- [Azioni da svolgere]:
- a) Trascrivi dal brano sui film il tratto che va da "Ok, vado a fare" fino a "il vecchio Martin?".
- b) Traduci in inglese questa frase del brano sui film: "Con Il Padre si cimenta con una storia impegnativa che piacerà poco, ma davvero poco, al governo di Ankara."

- [Brano proposto]:

┄┄┄┄┄┄┄┄┄┄┄┄┄┄┄┄┄┄┄┄

Neill Blomkamp è la cosa migliore capitata al cinema di fantascienza dai tempi di Matrix. Ha più o meno la mia età (quindi è giovane!), è sudafricano e ha girato quel CULTONE che è District 9: il che lo perdona (almeno per quanto mi riguarda) dall’aver poi realizzato Elysium. Humandroid è la versione estesa di un suo vecchio cortometraggio, di fatto la stessa operazione che aveva portato a District 9. Ottima premessa. Aggiungeteci l’androide dai sentimenti umani (Humandroid!) e una parata di attori degni della vostra fiducia, inclusi Sigourney “Ripley” Weaver e Hugh “Wolverine” Jackman.
Ok, vado a fare i biglietti.

IL PADRE

Il genocidio armeno trasformato in un road movie alla ricerca della famiglia perduta. Fatih Akin, nato in Germania ma di origini turchissime, ci ha abituato a un cinema dove dramma (La sposa turca) e commedia (Soul Kitchen) si scontrano sempre con i problemi dell’identità di chi è straniero nella propria (nuova?) patria. Con Il Padre si cimenta con una storia impegnativa che piacerà poco, ma davvero poco, al governo di Ankara. A Venezia71 non sono riuscito a vederlo. Ma Martin Scorsese sulla locandina mi dice che si tratta di “un film puro, epico, di grande intensità e bellezza”. Chi sono io per smentire il vecchio Martin?

┄┄┄┄┄┄┄┄┄┄┄┄┄┄┄┄┄┄┄┄

- [Insieme dei dati]:
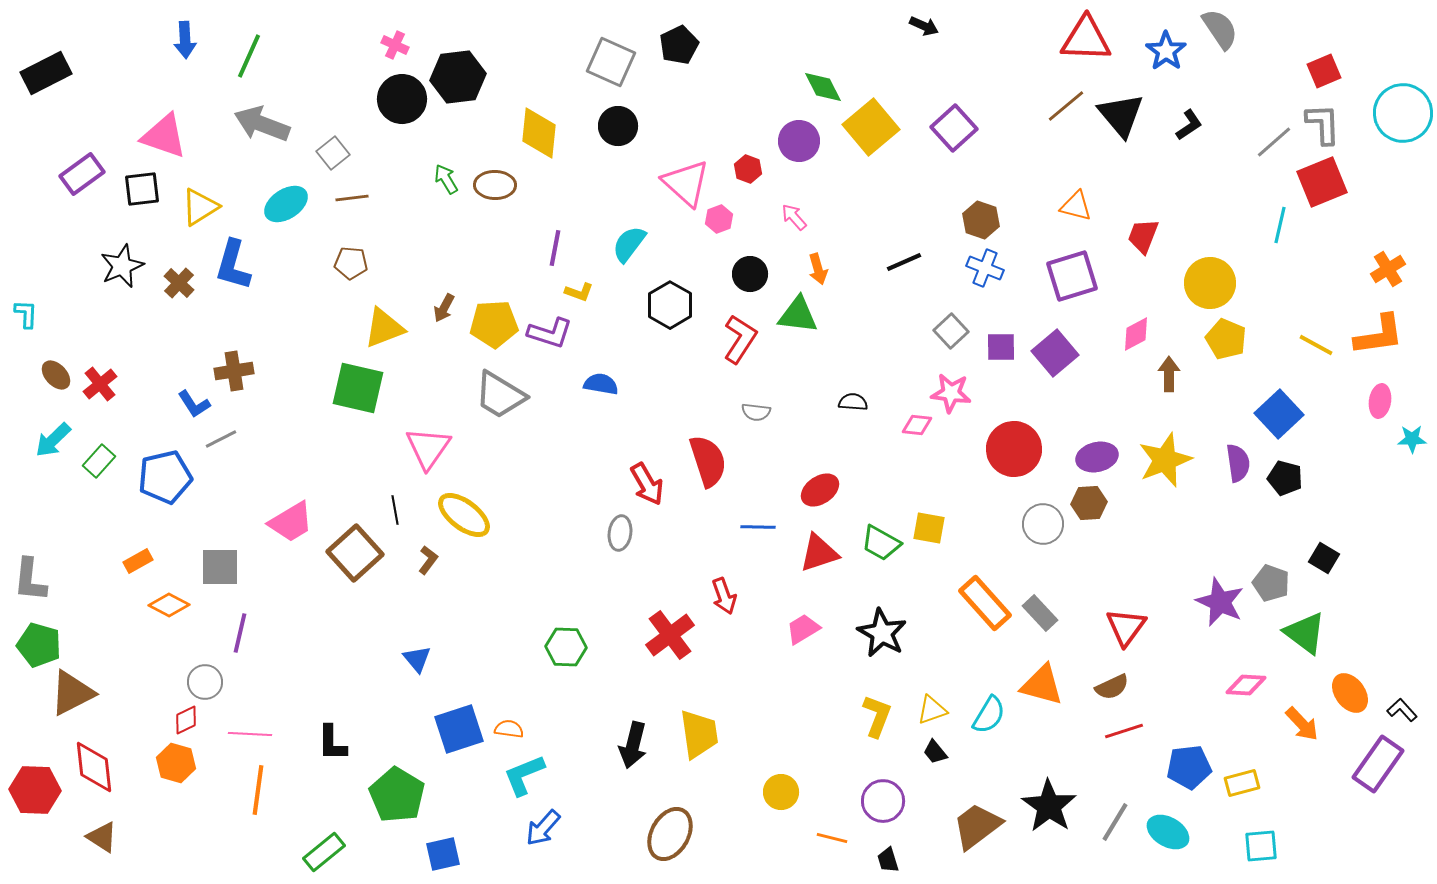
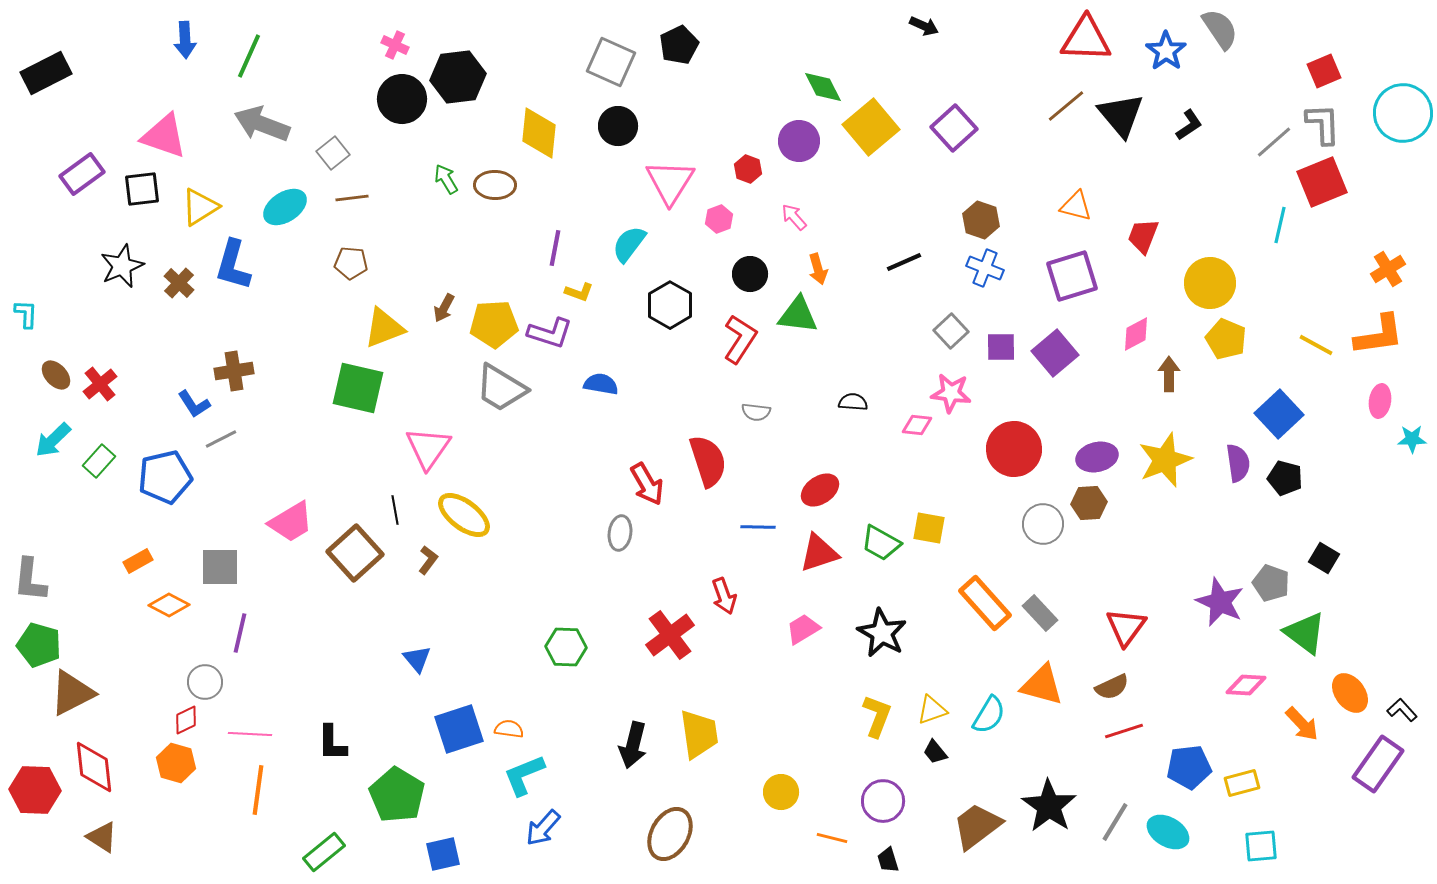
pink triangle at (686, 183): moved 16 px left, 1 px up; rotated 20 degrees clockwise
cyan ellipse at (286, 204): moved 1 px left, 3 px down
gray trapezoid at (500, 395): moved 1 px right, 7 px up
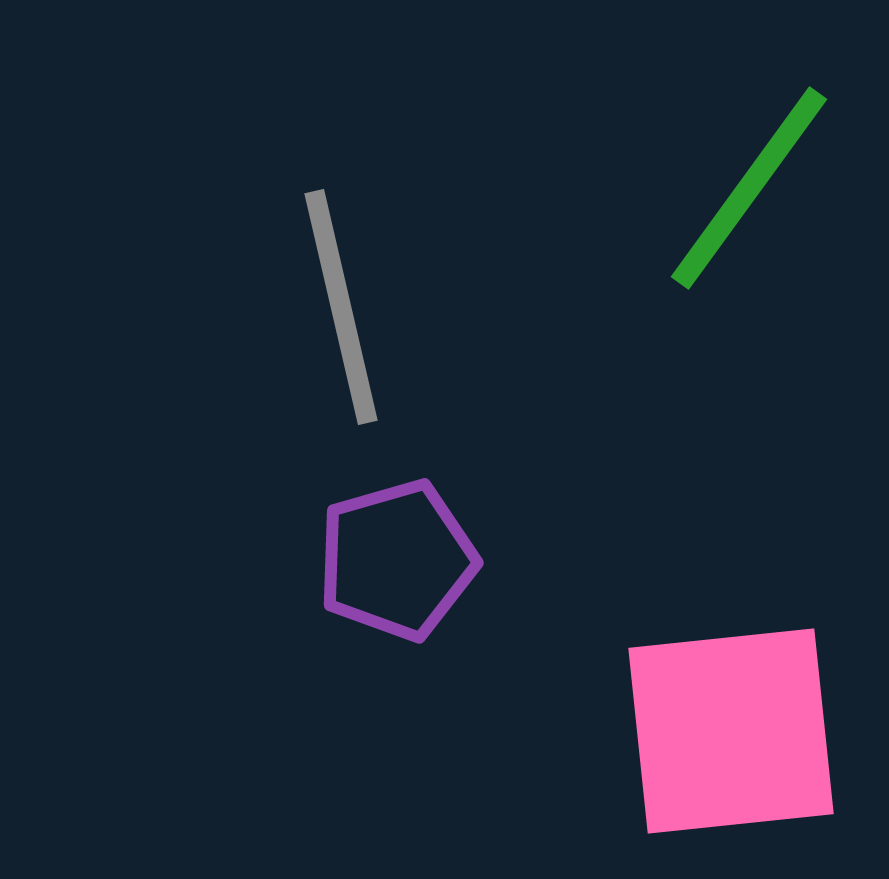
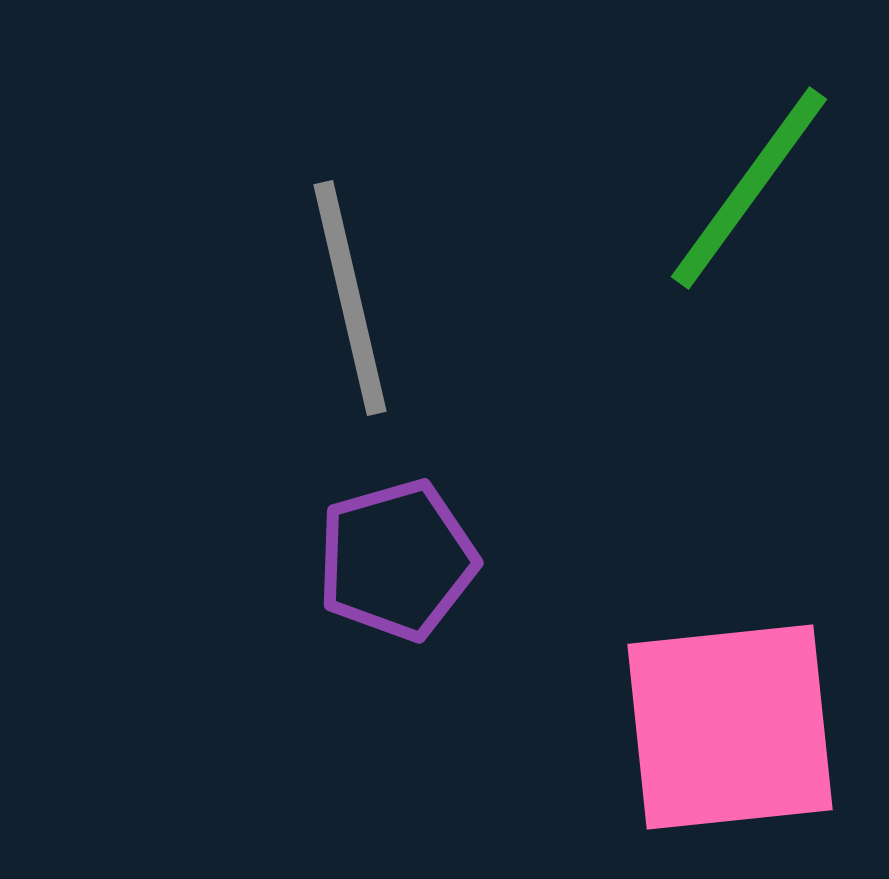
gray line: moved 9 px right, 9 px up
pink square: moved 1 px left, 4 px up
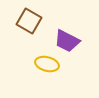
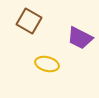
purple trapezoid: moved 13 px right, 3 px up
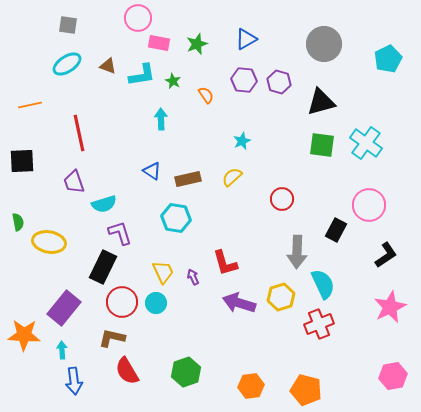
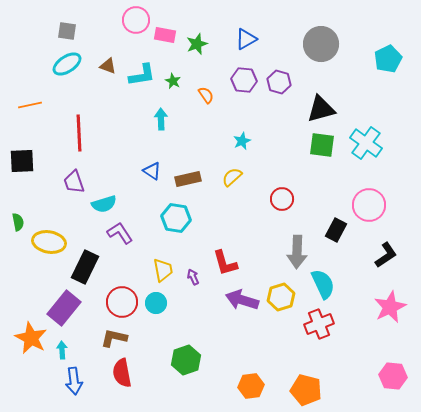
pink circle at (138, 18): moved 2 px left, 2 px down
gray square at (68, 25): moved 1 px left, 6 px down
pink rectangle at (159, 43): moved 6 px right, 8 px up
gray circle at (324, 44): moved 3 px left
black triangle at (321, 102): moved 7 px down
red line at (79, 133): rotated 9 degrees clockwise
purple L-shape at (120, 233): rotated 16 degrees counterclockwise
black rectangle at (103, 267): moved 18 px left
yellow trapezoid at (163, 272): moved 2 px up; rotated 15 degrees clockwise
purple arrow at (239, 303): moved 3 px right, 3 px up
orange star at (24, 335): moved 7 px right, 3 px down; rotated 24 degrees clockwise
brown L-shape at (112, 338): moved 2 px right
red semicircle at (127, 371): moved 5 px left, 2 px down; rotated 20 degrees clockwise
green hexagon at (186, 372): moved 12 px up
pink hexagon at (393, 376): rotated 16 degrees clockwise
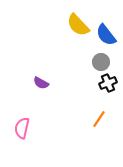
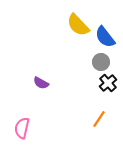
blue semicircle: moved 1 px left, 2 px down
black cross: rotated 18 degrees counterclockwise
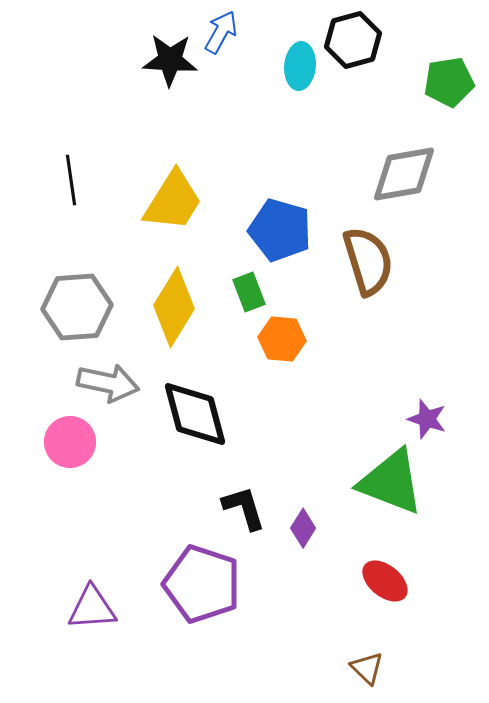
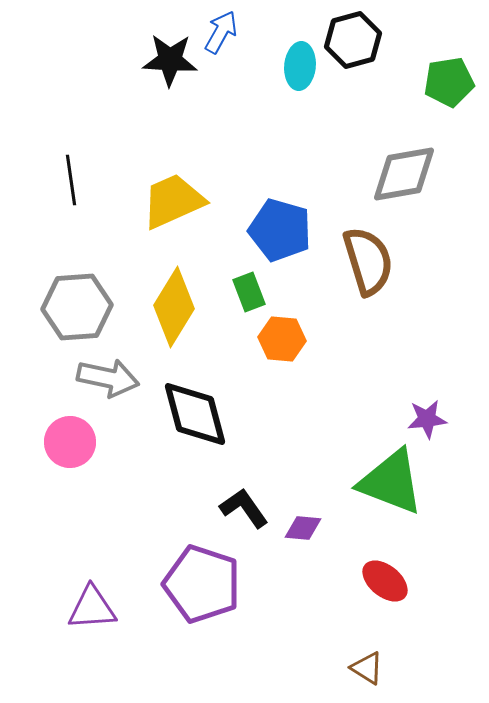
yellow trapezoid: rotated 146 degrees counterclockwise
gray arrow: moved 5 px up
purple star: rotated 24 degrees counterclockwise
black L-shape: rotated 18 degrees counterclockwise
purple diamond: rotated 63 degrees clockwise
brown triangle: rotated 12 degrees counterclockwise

┄┄┄┄┄┄┄┄┄┄┄┄┄┄┄┄┄┄┄┄

- [Compiti risolti]:
- a)
Ok, vado a fare i biglietti.

IL PADRE

Il genocidio armeno trasformato in un road movie alla ricerca della famiglia perduta. Fatih Akin, nato in Germania ma di origini turchissime, ci ha abituato a un cinema dove dramma (La sposa turca) e commedia (Soul Kitchen) si scontrano sempre con i problemi dell’identità di chi è straniero nella propria (nuova?) patria. Con Il Padre si cimenta con una storia impegnativa che piacerà poco, ma davvero poco, al governo di Ankara. A Venezia71 non sono riuscito a vederlo. Ma Martin Scorsese sulla locandina mi dice che si tratta di “un film puro, epico, di grande intensità e bellezza”. Chi sono io per smentire il vecchio Martin?

- b) With Il Padre he takes on a demanding story that the government in Ankara will like very little, really very little.